Foust is an athletic 6-6, 200-pound swingman who averaged 12 points and 8 rebounds for Brookhaven last year. In addition to the 27-1 record he helped his team post last year, Foust played a major role in Brookhaven's 26-1 season his sophomore year. He is generally considered one of the nation's top-60 high school seniors.

"Brandon was simply the best offensive rebounder we saw during recruiting," commented Sampson. "His greatest attribute is his athleticism. The first time we went to see Brookhaven we were there to watch Lavender. But then we got to see Brandon and we said, 'Hey, this kid's going to be a big-time player.' He's the type of player who really doesn't have a position, sort of like Daryan Selvy the past two years. That can be a good thing. We think Brandon has a bright future with us."

A one-year teammate of OU's Johnnie Gilbert at Patrick Henry High School in Minneapolis, Minn., McKenzie is a 6-1, 165-pound combo guard. Coached by his father, Larry, McKenzie averaged 15 points, 8 assists and 3 steals per game last year. The third-year starter has helped guide Patrick Henry to three consecutive state titles. McKenzie is regarded as a top-75 national recruit and appears in some analysts' top 50.

"Lawrence is comfortable playing the point," said Sampson, "but he is also a scorer. He's a lot like Hollis (Price) in that he's more of a combo guard. His strengths are his shooting ability, his quickness and his outstanding athleticism. He's smart and he knows how to play."
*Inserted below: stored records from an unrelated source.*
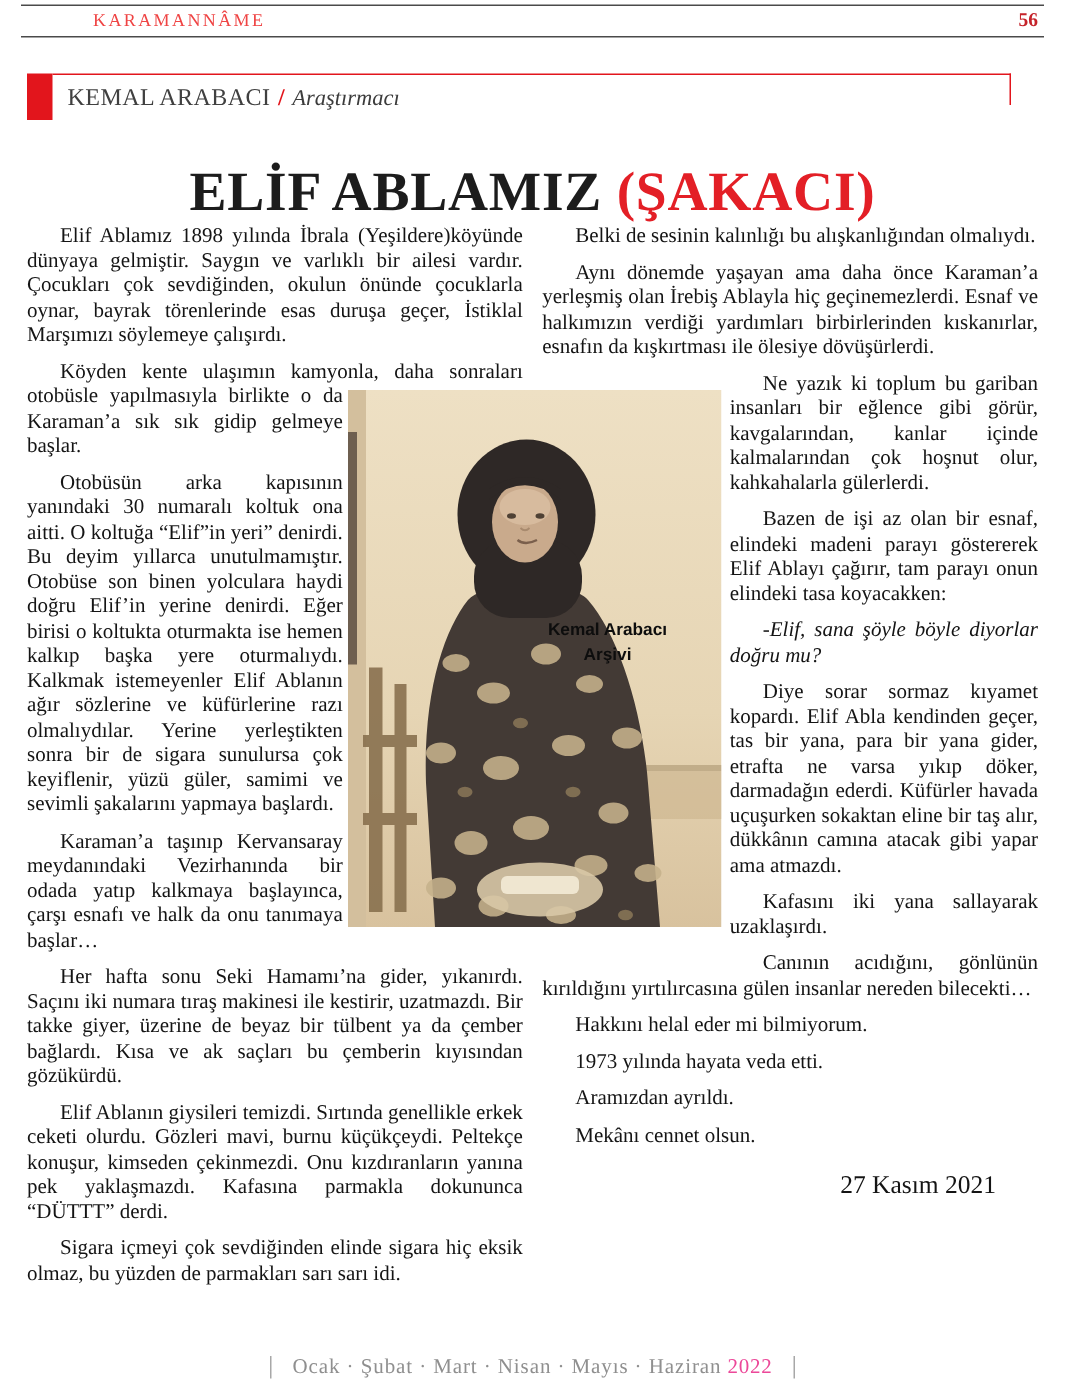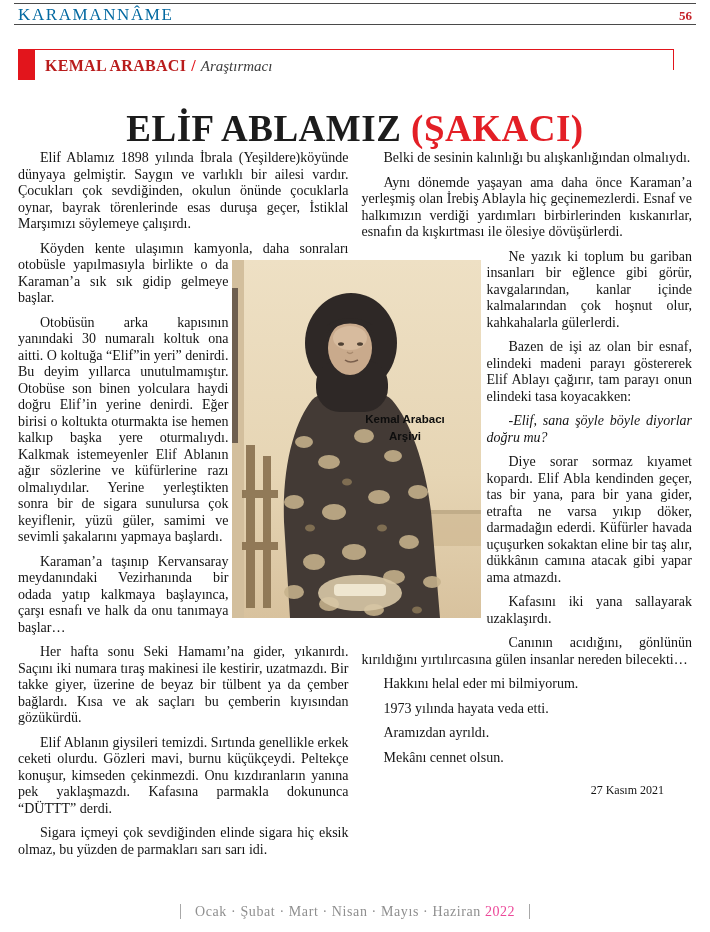--- a/index.html
+++ b/index.html
@@ -15,7 +15,7 @@
   
   .header-rule-top{position:absolute;left:14px;right:14px;top:3px;border-top:1.5px solid #4a4a4a;}
   .header-row{position:absolute;left:18px;right:18px;top:5px;display:flex;justify-content:space-between;align-items:baseline;}
-  .magazine-name{font-size:17px;letter-spacing:1.6px;color:#0369a1;}
+  .magazine-name{font-size:12px;letter-spacing:1.6px;color:#ef4444;margin-left:44px;}
   .page-number{font-size:13px;color:#c5232a;font-weight:bold;}
   .header-rule-bottom{position:absolute;left:14px;right:14px;top:24px;border-top:1.5px solid #4a4a4a;}
 

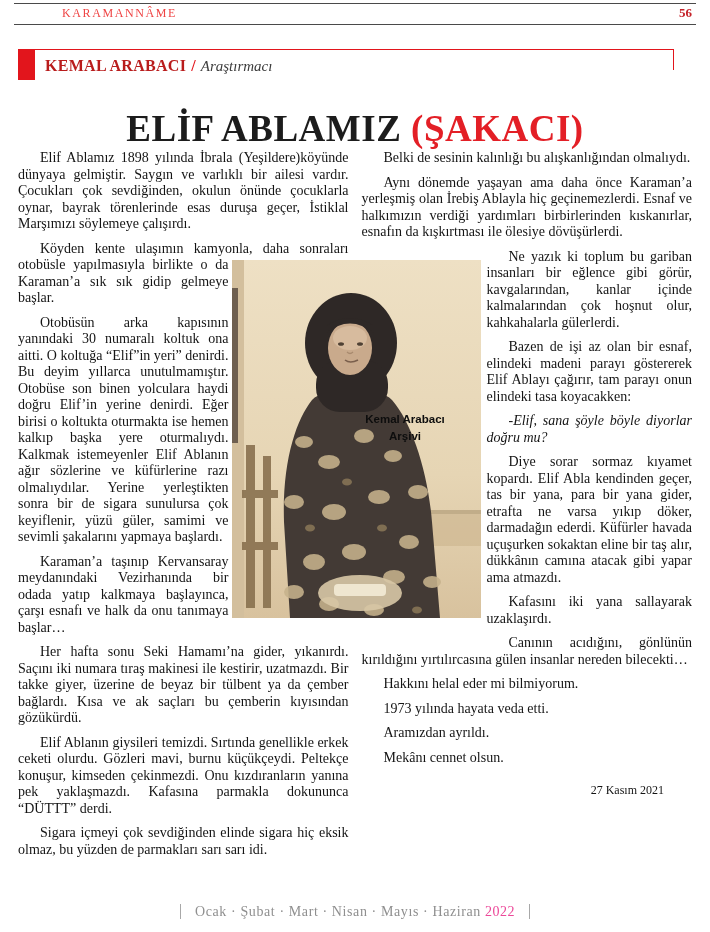--- a/index.html
+++ b/index.html
@@ -24,7 +24,7 @@
   .red-block{position:absolute;left:0;top:1px;width:17px;height:31px;background:#e2151c;}
   .strip-line{position:absolute;left:17px;right:0;top:1px;height:20px;border-top:1.5px solid #e2151c;border-right:1.5px solid #e2151c;}
   .author-text{position:absolute;left:27px;top:9px;font-size:16px;white-space:nowrap;}
-  .author-name{font-weight:bold;color:#b91c1c;letter-spacing:0.3px;}
+  .author-name{font-weight:normal;color:#404040;letter-spacing:0.3px;}
   .author-sep{color:#e2151c;font-weight:bold;margin:0 5px;}
   .author-role{font-style:italic;color:#3c3c3c;font-size:15px;}
 

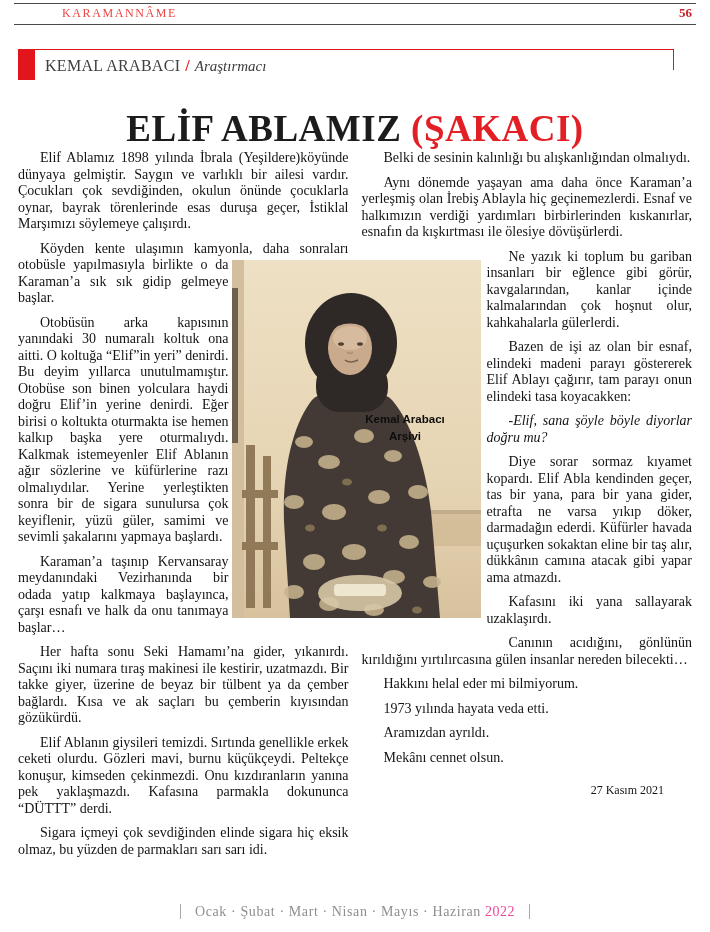--- a/index.html
+++ b/index.html
@@ -41,7 +41,7 @@
   .col p.italic{font-style:italic;}
   .cutout-left{float:right;width:120px;height:483px;shape-outside:inset(108px 0 0 0);}
   .cutout-right{float:left;width:125px;height:490px;shape-outside:inset(95px 0 0 0);}
-  .article-date{text-align:right;padding-right:28px;margin-top:16px;font-size:12px;}
+  .article-date{text-align:right;padding-right:28px;margin-top:16px;font-size:17px;}
 
   
   .photo{position:absolute;left:232px;top:260px;width:206px;height:358px;box-shadow:0 0 0 1px rgba(120,100,70,.25) inset;}

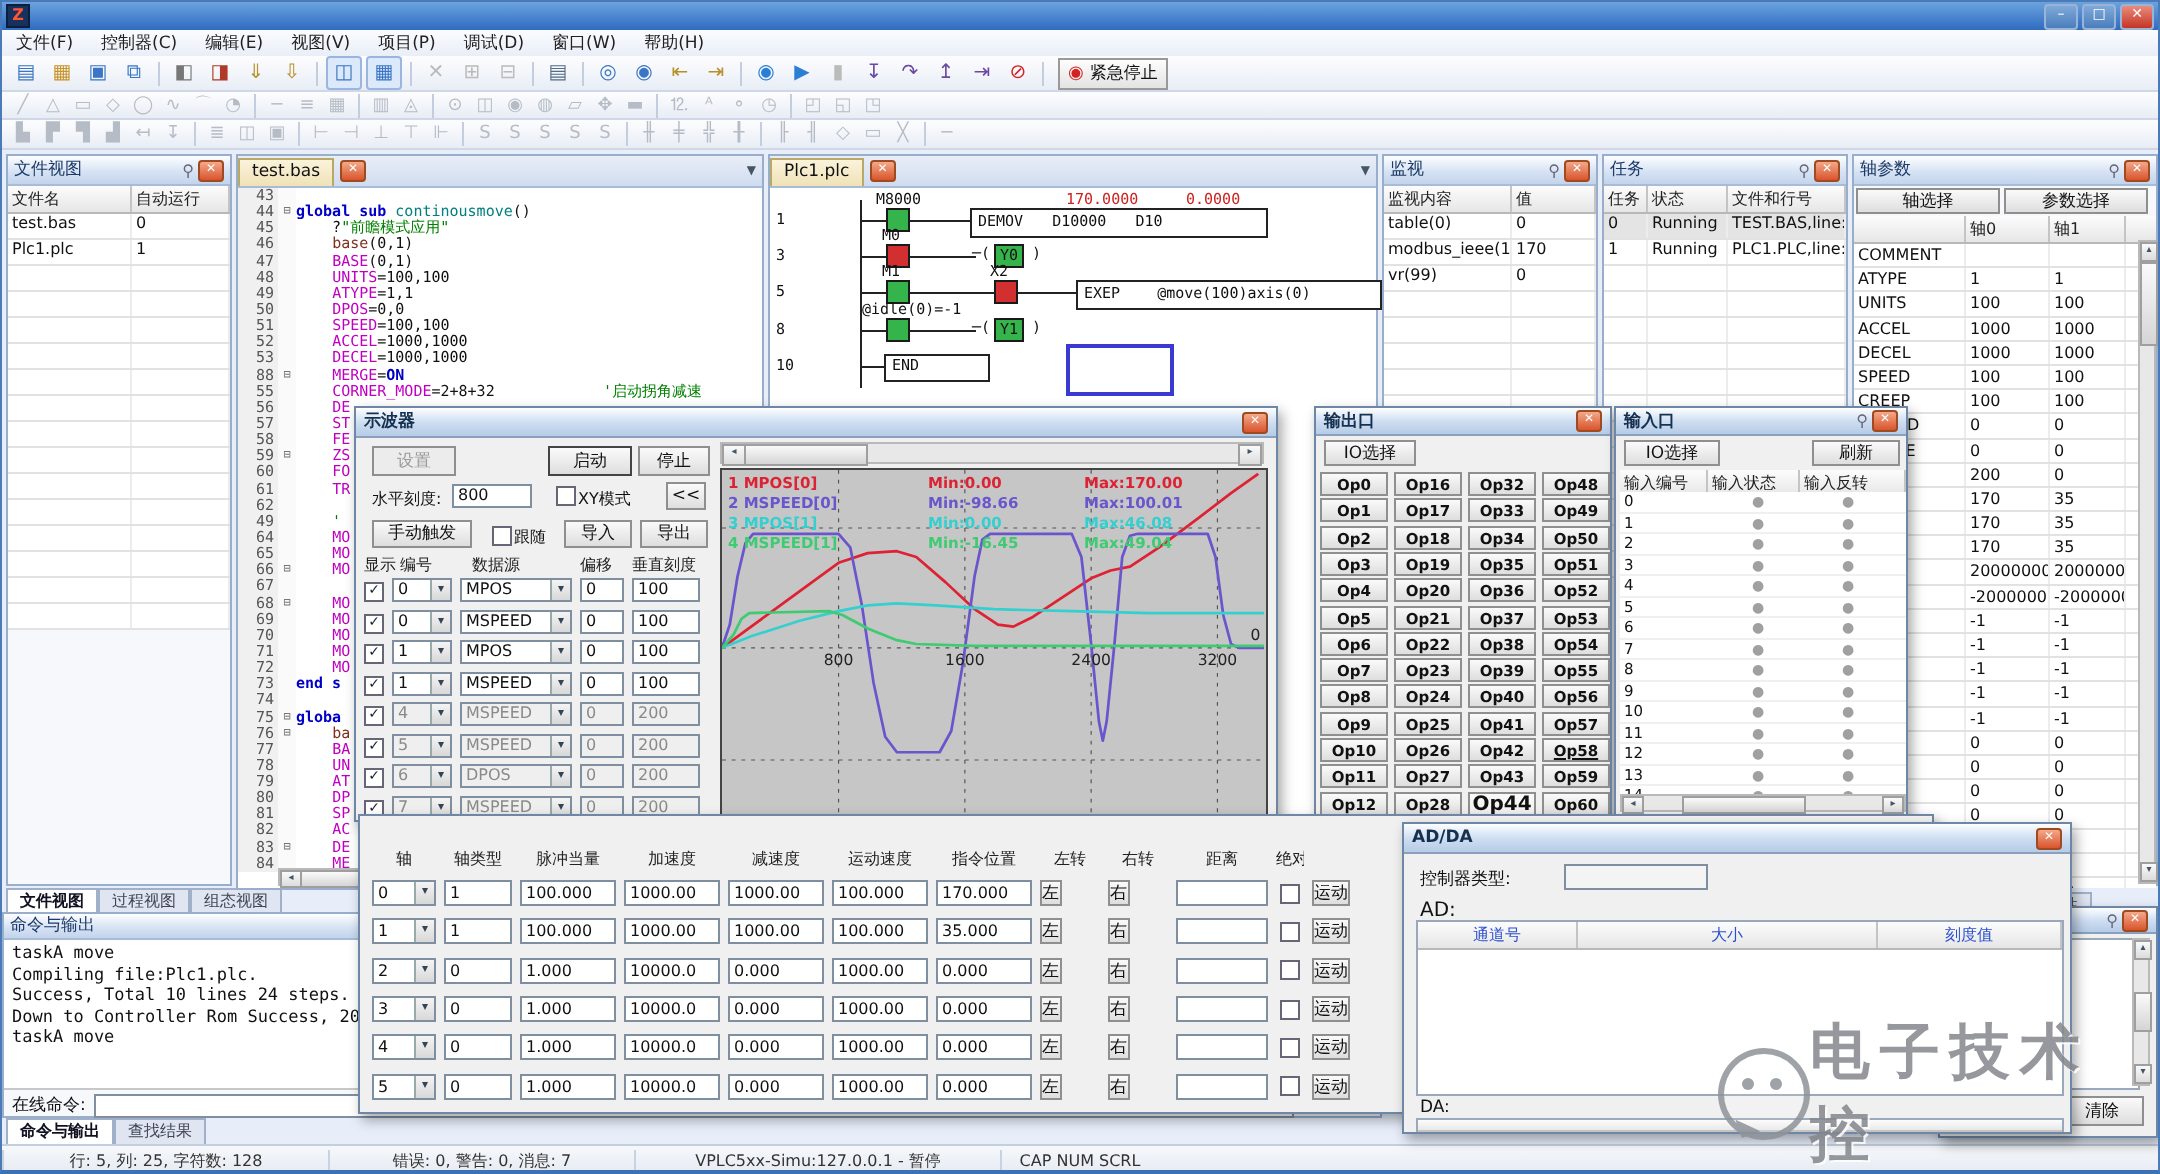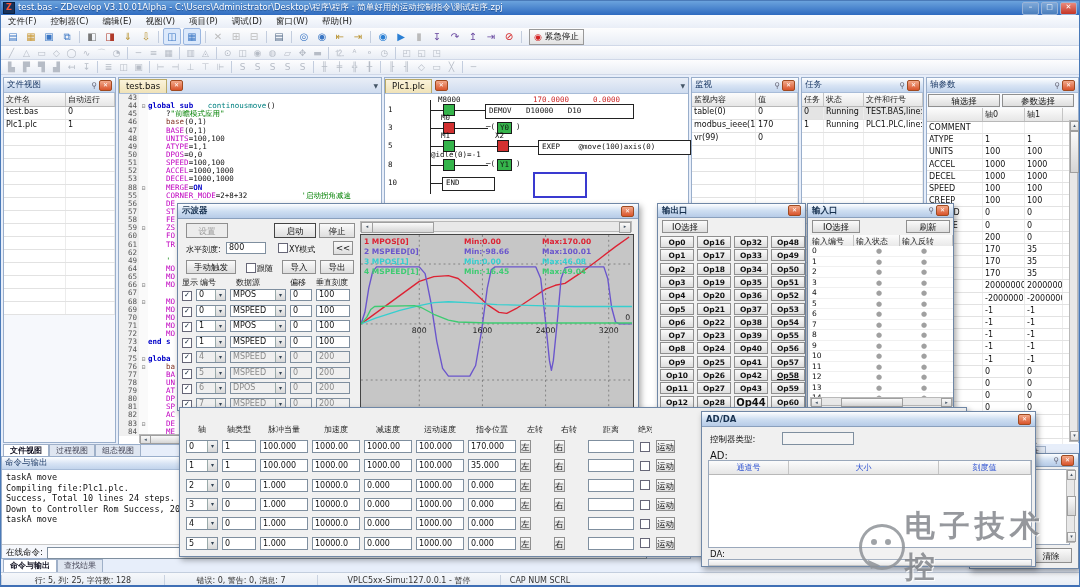--- a/index.html
+++ b/index.html
@@ -114,7 +114,6 @@
 
   <div id="titlebar" class="abs">
     <div id="appicon">Z</div>
-    <div id="titletext">test.bas - ZDevelop V3.10.01Alpha - C:\Users\Administrator\Desktop\程序\程序：简单好用的运动控制指令\测试程序.zpj</div>
     <div style="flex:1"></div>
     <div class="wctl">–</div>
     <div class="wctl">□</div>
Longar is a 6-10, 210-pound center who attends John Marshall High School in Rochester, Minn., and plays for coach Eric Plitzuweit Originally from Sudan, he averaged 15 points, 10 rebounds and 4 blocks last year for his 17-6 squad. Longar is considered to be a top-50 national recruit by most analysts.

Said Sampson, "Longar is an excellent shot-blocker who can really rebound and run the floor. You can't teach size and you can't teach athleticism. He's got both. He needs to improve his offensive skills and get stronger. He'll gain weight and he'll get bigger. We've been good at developing confidence and skills in players. He's probably looking at a redshirt year but we're real excited about him down the line."

Sampson summed up his class by saying, "These four high school seniors, along with current freshmen De'Angelo Alexander, Kevin Bookout, Matt Gipson and Larry Turner, will keep Oklahoma basketball on the national map for a long, long time."

The third-ranked Sooners, who finished 31-5 last year and reached the Final Four, will face eighth-ranked Alabama Thursday night at approximately 8:30 p.m. CST. The game will be televised nationally by ESPN2 and will follow the Memphis-Syracuse contest.